Досье генерала Готтберга - страница 10



Февральское утро после допроса было серым и безрадостным. К общежитию подъехала машина, дежурный вызвал товарища Голицыну. Приготовившись к самому худшему, – к аресту, – Лиза спустилась. Но только вышла на лестницу – сердце ее радостно забилось. Внизу она увидела Симакова. Он ждал ее. Взяв под руку, повел в ближайший садик.

– Понимаете ли, Елизавета Григорьевна, – начал, как-то неуверенно, скованно. Галки горланили над головой на унизанных изморосью ветвях деревьев. – Тут такая история вышла. Даже не знаю, как и сказать вам.

– Вы говорите прямо, Николай Петрович, – попросила она. – Не стоит ходить вокруг да около. Меня подозревают в измене? Арестуют? Когда? – она спрашивала порывисто, нервно. – Вы тоже подозреваете? – резко остановившись, Лиза взяла его за рукав, заставив взглянуть в глаза. – Вы же все знаете, Николай Петрович, лучше других.

– Я-то знаю, Елизавета Григорьевна, – вздохнул Симаков, на его лице отразилось сочувствие, – за работу в тылу врага Вас хотели представить к награде. Взяли личное дело, и оказалось, что вы – дочь… ну, как это выразиться помягче…

– Как есть, – резко ответила Лиза. – Я дочь врага народа, что дальше?

– Вопрос о награждении сразу отпал, – беспомощно развел руками Симаков, – не положено, мол. Зато у некоторых товарищей появился другой вопрос. А соответствуют ли действительности представленные вами сведения, Елизавета Григорьевна? Можно ли основываться на них при разработке столь важной операции, как засылка агента в самое сердце абвера – кенигсбергский центр? Не завербованы ли вы, не даете ли дезинформацию? Одним словом, Елизавета Григорьевна, подозревают измену. Даже скажу больше – попытались даже обвинить.

– Но это неправда! – воскликнула Лиза, и слезы от незаслуженной обиды выступили у нее на глазах. – Это ложь! Вы же знаете, Николай Петрович! И про отца – тоже ложь! Все – ложь, – сдернув рукавицы, она стиснула руки на груди.

– Тихо, тихо, не нужно кричать, – майор успокаивающе обнял ее за плечи. – Да, я знаю, хотя мне и не положено не только знать ничего подобного, но даже сомневаться и беседовать с вами на эту тему. Но я руководил вашей работой, Елизавета Григорьевна, и хотя никто не говорит впрямую, обвинения косвенно ложатся и на меня. Я знаю, что они несправедливы. И надо сказать по чести, все остальные это тоже знают, но нужен повод. Дочь за отца не отвечает – у нас это только на бумаге. Как все и всегда. Да что там говорить! – он огорченно махнул рукой.

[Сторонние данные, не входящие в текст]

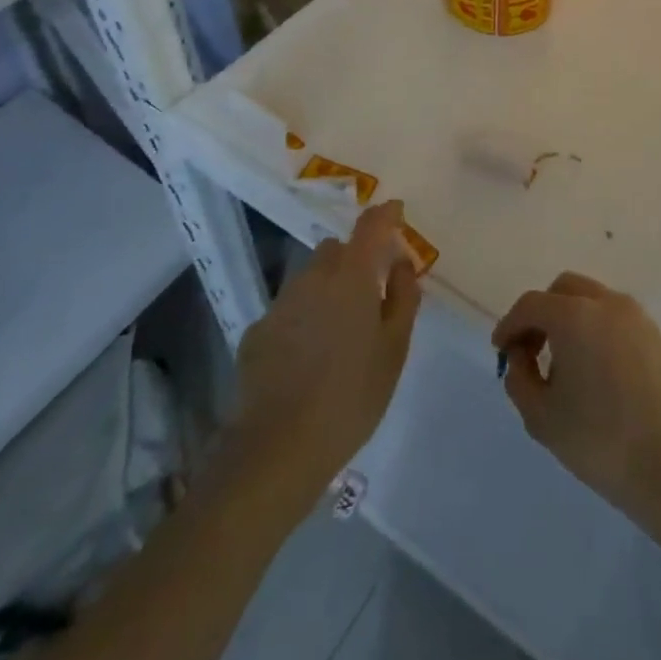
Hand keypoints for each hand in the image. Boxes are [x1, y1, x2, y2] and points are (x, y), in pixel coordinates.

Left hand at [229, 201, 422, 495]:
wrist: (278, 448)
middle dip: (354, 259)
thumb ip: (403, 298)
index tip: (396, 211)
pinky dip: (302, 319)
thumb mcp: (394, 349)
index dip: (385, 214)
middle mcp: (313, 277)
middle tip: (369, 293)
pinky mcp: (256, 331)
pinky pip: (288, 310)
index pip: (371, 226)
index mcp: (351, 276)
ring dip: (327, 289)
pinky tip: (307, 357)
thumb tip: (401, 263)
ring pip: (309, 278)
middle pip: (336, 250)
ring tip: (338, 332)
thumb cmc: (352, 396)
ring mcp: (280, 303)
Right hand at [492, 273, 660, 526]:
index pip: (531, 305)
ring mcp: (637, 318)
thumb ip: (519, 378)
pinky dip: (598, 331)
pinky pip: (617, 320)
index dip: (510, 324)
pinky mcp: (658, 337)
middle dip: (542, 313)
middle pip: (564, 289)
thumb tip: (521, 357)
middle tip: (532, 350)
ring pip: (593, 300)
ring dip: (572, 319)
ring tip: (566, 364)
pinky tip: (598, 372)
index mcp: (575, 316)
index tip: (501, 350)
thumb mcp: (542, 418)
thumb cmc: (600, 442)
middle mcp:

– Так значит, если меня до сих пор не арестовали, это просто задержка? – спросила Лиза, стерев рукавицей слезы с лица. – За мной приедут или вы меня сейчас заберете?

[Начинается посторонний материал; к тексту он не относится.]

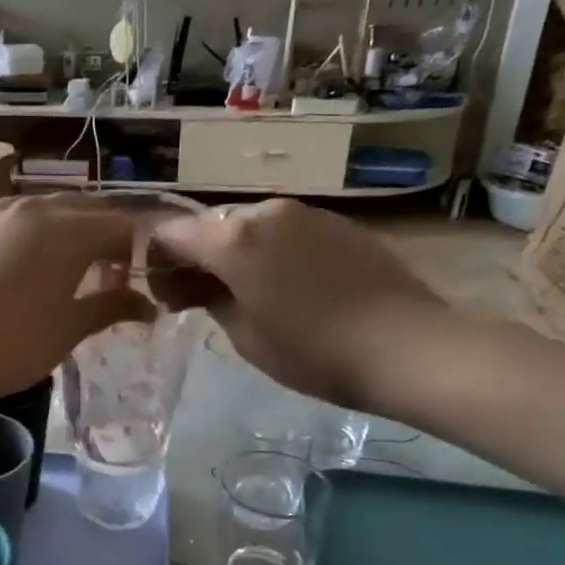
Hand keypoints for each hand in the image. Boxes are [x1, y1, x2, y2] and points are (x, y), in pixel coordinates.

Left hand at [0, 186, 154, 404]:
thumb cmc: (12, 345)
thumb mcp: (69, 330)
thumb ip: (110, 308)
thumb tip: (147, 305)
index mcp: (70, 232)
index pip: (118, 226)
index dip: (131, 251)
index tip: (127, 281)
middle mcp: (32, 208)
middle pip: (80, 208)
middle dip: (98, 235)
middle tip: (98, 274)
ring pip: (34, 201)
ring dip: (55, 223)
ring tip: (54, 258)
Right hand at [148, 199, 446, 406]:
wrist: (407, 346)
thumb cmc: (314, 352)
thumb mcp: (245, 336)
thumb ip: (210, 299)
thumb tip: (199, 285)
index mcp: (233, 239)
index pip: (171, 234)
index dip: (157, 263)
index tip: (166, 297)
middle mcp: (265, 212)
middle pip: (209, 226)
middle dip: (195, 258)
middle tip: (199, 299)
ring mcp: (305, 213)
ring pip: (248, 225)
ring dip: (234, 253)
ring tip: (246, 293)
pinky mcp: (337, 222)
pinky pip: (285, 230)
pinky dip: (270, 251)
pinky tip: (287, 285)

– Никто за вами не приедет, – сообщил неожиданно майор, – за вас заступились. В очень высокой инстанции, – он показал пальцем вверх. – Кто, сказать не имею права. Но тот, кто сделал это, как мне известно, был знаком с вашим отцом очень давно. Приказано отправить вас из Москвы, чтобы не мозолила глаза злопыхателям. Они примолкли, но большие люди быстро забывают о своих протеже, а злопыхатели не дремлют, рано или поздно дождутся случая, возьмут свое…

– Кто за меня заступился? – Лиза не поверила в то, что услышала.

– Мне приказано оставить это в тайне, – Симаков отвел глаза. – Не спрашивайте, Елизавета Григорьевна, все равно не скажу. Немцы сейчас намереваются на юге ударить, у нас формируется спецчасть, пойдет в Воронеж. Вас, Елизавета Григорьевна, назначат переводчиком при штабе. Вы по-немецки хорошо говорите. Будет вам применение. Это единственное, что сейчас возможно предложить.